SHORT TASK:
Please copy everything in the records below from the line containing "city: Nitra" down to the line containing "latitude: 40.4104", including both of those lines.

INPUT RECORDS:
--- BEGIN ---

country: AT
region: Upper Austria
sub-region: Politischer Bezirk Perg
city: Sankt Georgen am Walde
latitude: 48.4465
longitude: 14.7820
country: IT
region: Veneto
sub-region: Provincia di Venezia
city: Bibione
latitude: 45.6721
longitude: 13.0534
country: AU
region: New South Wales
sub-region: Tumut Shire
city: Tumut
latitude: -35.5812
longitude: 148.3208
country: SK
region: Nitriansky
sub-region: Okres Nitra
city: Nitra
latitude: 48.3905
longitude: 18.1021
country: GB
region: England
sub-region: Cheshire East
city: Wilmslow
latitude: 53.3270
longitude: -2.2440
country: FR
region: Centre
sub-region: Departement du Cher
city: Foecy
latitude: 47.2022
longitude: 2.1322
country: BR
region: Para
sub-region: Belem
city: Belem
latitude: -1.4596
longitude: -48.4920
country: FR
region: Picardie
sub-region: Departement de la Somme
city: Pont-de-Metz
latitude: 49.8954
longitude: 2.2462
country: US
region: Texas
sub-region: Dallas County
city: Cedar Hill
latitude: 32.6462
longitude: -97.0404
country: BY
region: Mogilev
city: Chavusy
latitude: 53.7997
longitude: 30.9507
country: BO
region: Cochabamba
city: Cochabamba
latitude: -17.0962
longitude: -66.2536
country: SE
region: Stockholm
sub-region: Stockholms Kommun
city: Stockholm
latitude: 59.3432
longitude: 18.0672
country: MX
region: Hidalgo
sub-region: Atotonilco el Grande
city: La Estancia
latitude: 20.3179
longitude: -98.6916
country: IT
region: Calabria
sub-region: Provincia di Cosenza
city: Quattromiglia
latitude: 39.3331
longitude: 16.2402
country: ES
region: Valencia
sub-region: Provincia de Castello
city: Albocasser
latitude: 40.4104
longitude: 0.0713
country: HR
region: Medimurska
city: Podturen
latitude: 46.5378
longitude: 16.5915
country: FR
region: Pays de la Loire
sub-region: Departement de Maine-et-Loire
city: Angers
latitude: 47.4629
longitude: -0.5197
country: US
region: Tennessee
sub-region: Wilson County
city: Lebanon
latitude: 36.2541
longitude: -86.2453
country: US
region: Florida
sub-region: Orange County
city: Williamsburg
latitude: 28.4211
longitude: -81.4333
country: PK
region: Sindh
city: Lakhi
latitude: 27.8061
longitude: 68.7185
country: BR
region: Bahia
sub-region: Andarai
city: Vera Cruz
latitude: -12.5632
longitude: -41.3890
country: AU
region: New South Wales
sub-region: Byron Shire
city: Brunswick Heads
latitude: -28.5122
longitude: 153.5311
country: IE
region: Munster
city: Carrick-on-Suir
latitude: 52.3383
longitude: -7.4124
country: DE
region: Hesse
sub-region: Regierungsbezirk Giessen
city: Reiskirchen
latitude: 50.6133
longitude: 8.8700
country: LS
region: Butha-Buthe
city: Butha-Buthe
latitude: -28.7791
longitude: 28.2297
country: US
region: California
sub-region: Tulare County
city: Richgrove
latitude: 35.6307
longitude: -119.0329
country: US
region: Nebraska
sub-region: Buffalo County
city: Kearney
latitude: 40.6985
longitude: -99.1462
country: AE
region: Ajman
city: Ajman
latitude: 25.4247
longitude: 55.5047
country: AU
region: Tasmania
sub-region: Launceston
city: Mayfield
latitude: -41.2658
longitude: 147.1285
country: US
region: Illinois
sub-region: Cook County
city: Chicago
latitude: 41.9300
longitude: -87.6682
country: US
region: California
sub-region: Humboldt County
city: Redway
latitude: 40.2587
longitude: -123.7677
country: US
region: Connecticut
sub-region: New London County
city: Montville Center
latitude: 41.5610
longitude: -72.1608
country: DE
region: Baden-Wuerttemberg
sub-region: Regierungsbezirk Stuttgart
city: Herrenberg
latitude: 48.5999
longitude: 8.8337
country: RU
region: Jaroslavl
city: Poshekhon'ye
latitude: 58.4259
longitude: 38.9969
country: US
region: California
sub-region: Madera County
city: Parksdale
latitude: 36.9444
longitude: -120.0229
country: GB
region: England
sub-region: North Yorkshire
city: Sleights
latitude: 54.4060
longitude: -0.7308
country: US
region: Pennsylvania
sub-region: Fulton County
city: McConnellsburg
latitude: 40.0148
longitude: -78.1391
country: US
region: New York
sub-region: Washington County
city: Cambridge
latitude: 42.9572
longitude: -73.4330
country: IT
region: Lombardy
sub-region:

--- END ---

SOLUTION:
city: Nitra
latitude: 48.3905
longitude: 18.1021
country: GB
region: England
sub-region: Cheshire East
city: Wilmslow
latitude: 53.3270
longitude: -2.2440
country: FR
region: Centre
sub-region: Departement du Cher
city: Foecy
latitude: 47.2022
longitude: 2.1322
country: BR
region: Para
sub-region: Belem
city: Belem
latitude: -1.4596
longitude: -48.4920
country: FR
region: Picardie
sub-region: Departement de la Somme
city: Pont-de-Metz
latitude: 49.8954
longitude: 2.2462
country: US
region: Texas
sub-region: Dallas County
city: Cedar Hill
latitude: 32.6462
longitude: -97.0404
country: BY
region: Mogilev
city: Chavusy
latitude: 53.7997
longitude: 30.9507
country: BO
region: Cochabamba
city: Cochabamba
latitude: -17.0962
longitude: -66.2536
country: SE
region: Stockholm
sub-region: Stockholms Kommun
city: Stockholm
latitude: 59.3432
longitude: 18.0672
country: MX
region: Hidalgo
sub-region: Atotonilco el Grande
city: La Estancia
latitude: 20.3179
longitude: -98.6916
country: IT
region: Calabria
sub-region: Provincia di Cosenza
city: Quattromiglia
latitude: 39.3331
longitude: 16.2402
country: ES
region: Valencia
sub-region: Provincia de Castello
city: Albocasser
latitude: 40.4104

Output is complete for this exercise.